(Records excerpted from a collection)
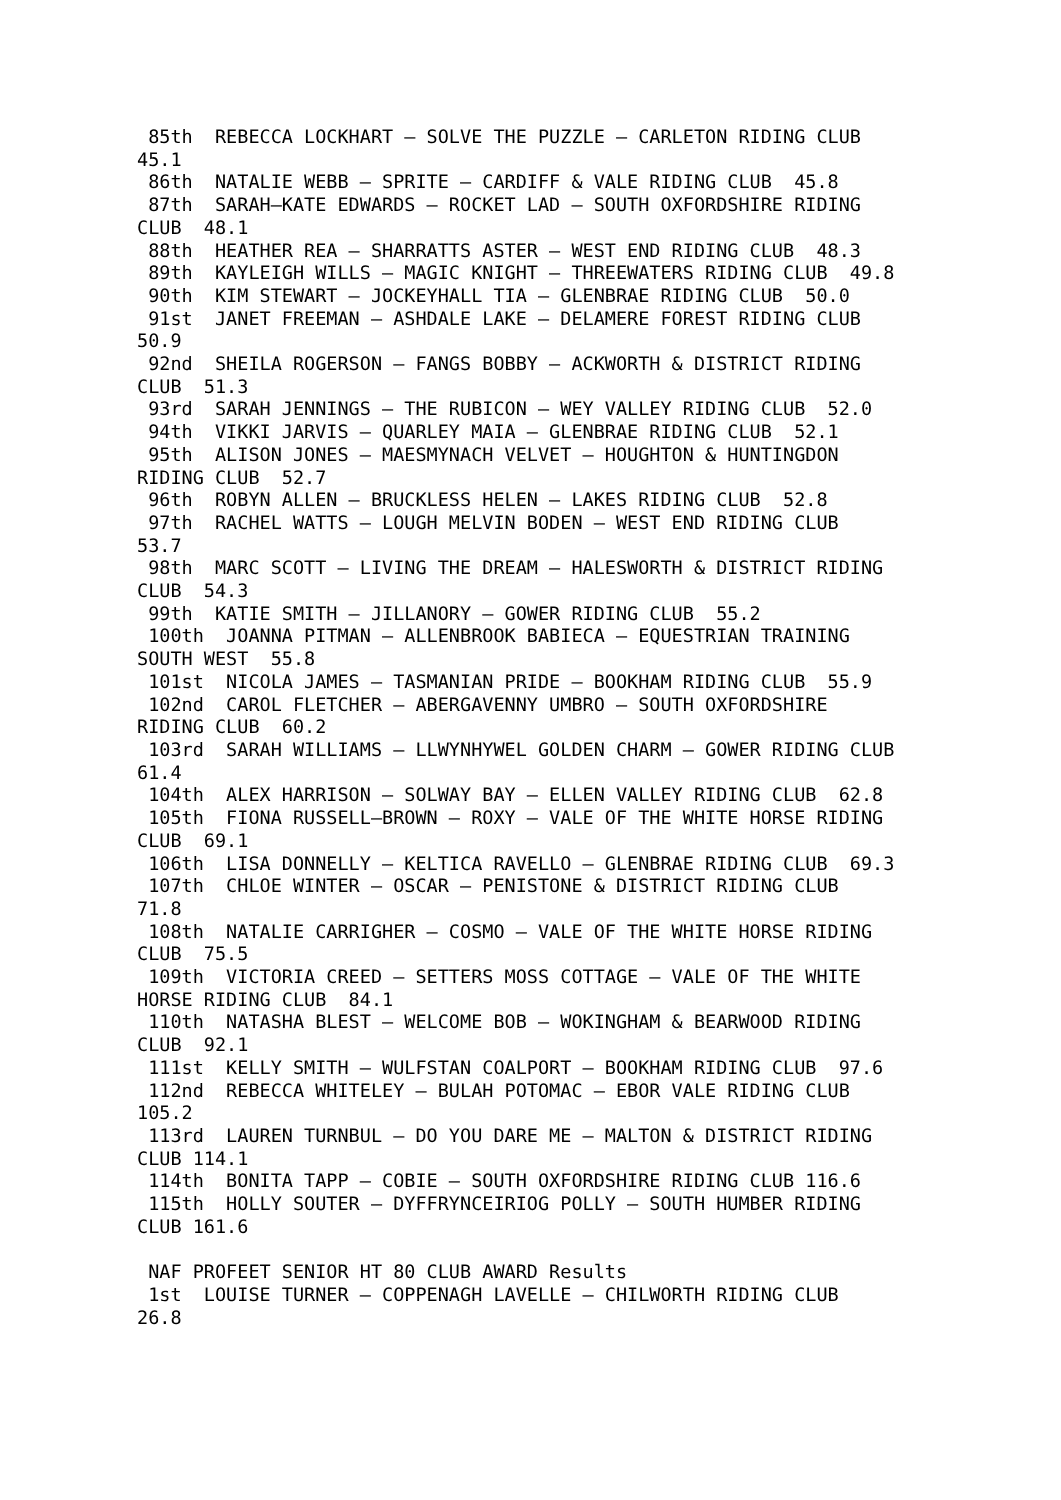85th  REBECCA LOCKHART – SOLVE THE PUZZLE – CARLETON RIDING CLUB
45.1
 86th  NATALIE WEBB – SPRITE – CARDIFF & VALE RIDING CLUB  45.8
 87th  SARAH–KATE EDWARDS – ROCKET LAD – SOUTH OXFORDSHIRE RIDING
CLUB  48.1
 88th  HEATHER REA – SHARRATTS ASTER – WEST END RIDING CLUB  48.3
 89th  KAYLEIGH WILLS – MAGIC KNIGHT – THREEWATERS RIDING CLUB  49.8
 90th  KIM STEWART – JOCKEYHALL TIA – GLENBRAE RIDING CLUB  50.0
 91st  JANET FREEMAN – ASHDALE LAKE – DELAMERE FOREST RIDING CLUB
50.9
 92nd  SHEILA ROGERSON – FANGS BOBBY – ACKWORTH & DISTRICT RIDING
CLUB  51.3
 93rd  SARAH JENNINGS – THE RUBICON – WEY VALLEY RIDING CLUB  52.0
 94th  VIKKI JARVIS – QUARLEY MAIA – GLENBRAE RIDING CLUB  52.1
 95th  ALISON JONES – MAESMYNACH VELVET – HOUGHTON & HUNTINGDON
RIDING CLUB  52.7
 96th  ROBYN ALLEN – BRUCKLESS HELEN – LAKES RIDING CLUB  52.8
 97th  RACHEL WATTS – LOUGH MELVIN BODEN – WEST END RIDING CLUB
53.7
 98th  MARC SCOTT – LIVING THE DREAM – HALESWORTH & DISTRICT RIDING
CLUB  54.3
 99th  KATIE SMITH – JILLANORY – GOWER RIDING CLUB  55.2
 100th  JOANNA PITMAN – ALLENBROOK BABIECA – EQUESTRIAN TRAINING
SOUTH WEST  55.8
 101st  NICOLA JAMES – TASMANIAN PRIDE – BOOKHAM RIDING CLUB  55.9
 102nd  CAROL FLETCHER – ABERGAVENNY UMBRO – SOUTH OXFORDSHIRE
RIDING CLUB  60.2
 103rd  SARAH WILLIAMS – LLWYNHYWEL GOLDEN CHARM – GOWER RIDING CLUB
61.4
 104th  ALEX HARRISON – SOLWAY BAY – ELLEN VALLEY RIDING CLUB  62.8
 105th  FIONA RUSSELL–BROWN – ROXY – VALE OF THE WHITE HORSE RIDING
CLUB  69.1
 106th  LISA DONNELLY – KELTICA RAVELLO – GLENBRAE RIDING CLUB  69.3
 107th  CHLOE WINTER – OSCAR – PENISTONE & DISTRICT RIDING CLUB
71.8
 108th  NATALIE CARRIGHER – COSMO – VALE OF THE WHITE HORSE RIDING
CLUB  75.5
 109th  VICTORIA CREED – SETTERS MOSS COTTAGE – VALE OF THE WHITE
HORSE RIDING CLUB  84.1
 110th  NATASHA BLEST – WELCOME BOB – WOKINGHAM & BEARWOOD RIDING
CLUB  92.1
 111st  KELLY SMITH – WULFSTAN COALPORT – BOOKHAM RIDING CLUB  97.6
 112nd  REBECCA WHITELEY – BULAH POTOMAC – EBOR VALE RIDING CLUB
105.2
 113rd  LAUREN TURNBUL – DO YOU DARE ME – MALTON & DISTRICT RIDING
CLUB 114.1
 114th  BONITA TAPP – COBIE – SOUTH OXFORDSHIRE RIDING CLUB 116.6
 115th  HOLLY SOUTER – DYFFRYNCEIRIOG POLLY – SOUTH HUMBER RIDING
CLUB 161.6

 NAF PROFEET SENIOR HT 80 CLUB AWARD Results
 1st  LOUISE TURNER – COPPENAGH LAVELLE – CHILWORTH RIDING CLUB
26.8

### EXERCISE
Write all the entries again word for word, minus the pictures.

### THE COMPLETED TASK
85th  REBECCA LOCKHART – SOLVE THE PUZZLE – CARLETON RIDING CLUB
45.1
 86th  NATALIE WEBB – SPRITE – CARDIFF & VALE RIDING CLUB  45.8
 87th  SARAH–KATE EDWARDS – ROCKET LAD – SOUTH OXFORDSHIRE RIDING
CLUB  48.1
 88th  HEATHER REA – SHARRATTS ASTER – WEST END RIDING CLUB  48.3
 89th  KAYLEIGH WILLS – MAGIC KNIGHT – THREEWATERS RIDING CLUB  49.8
 90th  KIM STEWART – JOCKEYHALL TIA – GLENBRAE RIDING CLUB  50.0
 91st  JANET FREEMAN – ASHDALE LAKE – DELAMERE FOREST RIDING CLUB
50.9
 92nd  SHEILA ROGERSON – FANGS BOBBY – ACKWORTH & DISTRICT RIDING
CLUB  51.3
 93rd  SARAH JENNINGS – THE RUBICON – WEY VALLEY RIDING CLUB  52.0
 94th  VIKKI JARVIS – QUARLEY MAIA – GLENBRAE RIDING CLUB  52.1
 95th  ALISON JONES – MAESMYNACH VELVET – HOUGHTON & HUNTINGDON
RIDING CLUB  52.7
 96th  ROBYN ALLEN – BRUCKLESS HELEN – LAKES RIDING CLUB  52.8
 97th  RACHEL WATTS – LOUGH MELVIN BODEN – WEST END RIDING CLUB
53.7
 98th  MARC SCOTT – LIVING THE DREAM – HALESWORTH & DISTRICT RIDING
CLUB  54.3
 99th  KATIE SMITH – JILLANORY – GOWER RIDING CLUB  55.2
 100th  JOANNA PITMAN – ALLENBROOK BABIECA – EQUESTRIAN TRAINING
SOUTH WEST  55.8
 101st  NICOLA JAMES – TASMANIAN PRIDE – BOOKHAM RIDING CLUB  55.9
 102nd  CAROL FLETCHER – ABERGAVENNY UMBRO – SOUTH OXFORDSHIRE
RIDING CLUB  60.2
 103rd  SARAH WILLIAMS – LLWYNHYWEL GOLDEN CHARM – GOWER RIDING CLUB
61.4
 104th  ALEX HARRISON – SOLWAY BAY – ELLEN VALLEY RIDING CLUB  62.8
 105th  FIONA RUSSELL–BROWN – ROXY – VALE OF THE WHITE HORSE RIDING
CLUB  69.1
 106th  LISA DONNELLY – KELTICA RAVELLO – GLENBRAE RIDING CLUB  69.3
 107th  CHLOE WINTER – OSCAR – PENISTONE & DISTRICT RIDING CLUB
71.8
 108th  NATALIE CARRIGHER – COSMO – VALE OF THE WHITE HORSE RIDING
CLUB  75.5
 109th  VICTORIA CREED – SETTERS MOSS COTTAGE – VALE OF THE WHITE
HORSE RIDING CLUB  84.1
 110th  NATASHA BLEST – WELCOME BOB – WOKINGHAM & BEARWOOD RIDING
CLUB  92.1
 111st  KELLY SMITH – WULFSTAN COALPORT – BOOKHAM RIDING CLUB  97.6
 112nd  REBECCA WHITELEY – BULAH POTOMAC – EBOR VALE RIDING CLUB
105.2
 113rd  LAUREN TURNBUL – DO YOU DARE ME – MALTON & DISTRICT RIDING
CLUB 114.1
 114th  BONITA TAPP – COBIE – SOUTH OXFORDSHIRE RIDING CLUB 116.6
 115th  HOLLY SOUTER – DYFFRYNCEIRIOG POLLY – SOUTH HUMBER RIDING
CLUB 161.6

 NAF PROFEET SENIOR HT 80 CLUB AWARD Results
 1st  LOUISE TURNER – COPPENAGH LAVELLE – CHILWORTH RIDING CLUB
26.8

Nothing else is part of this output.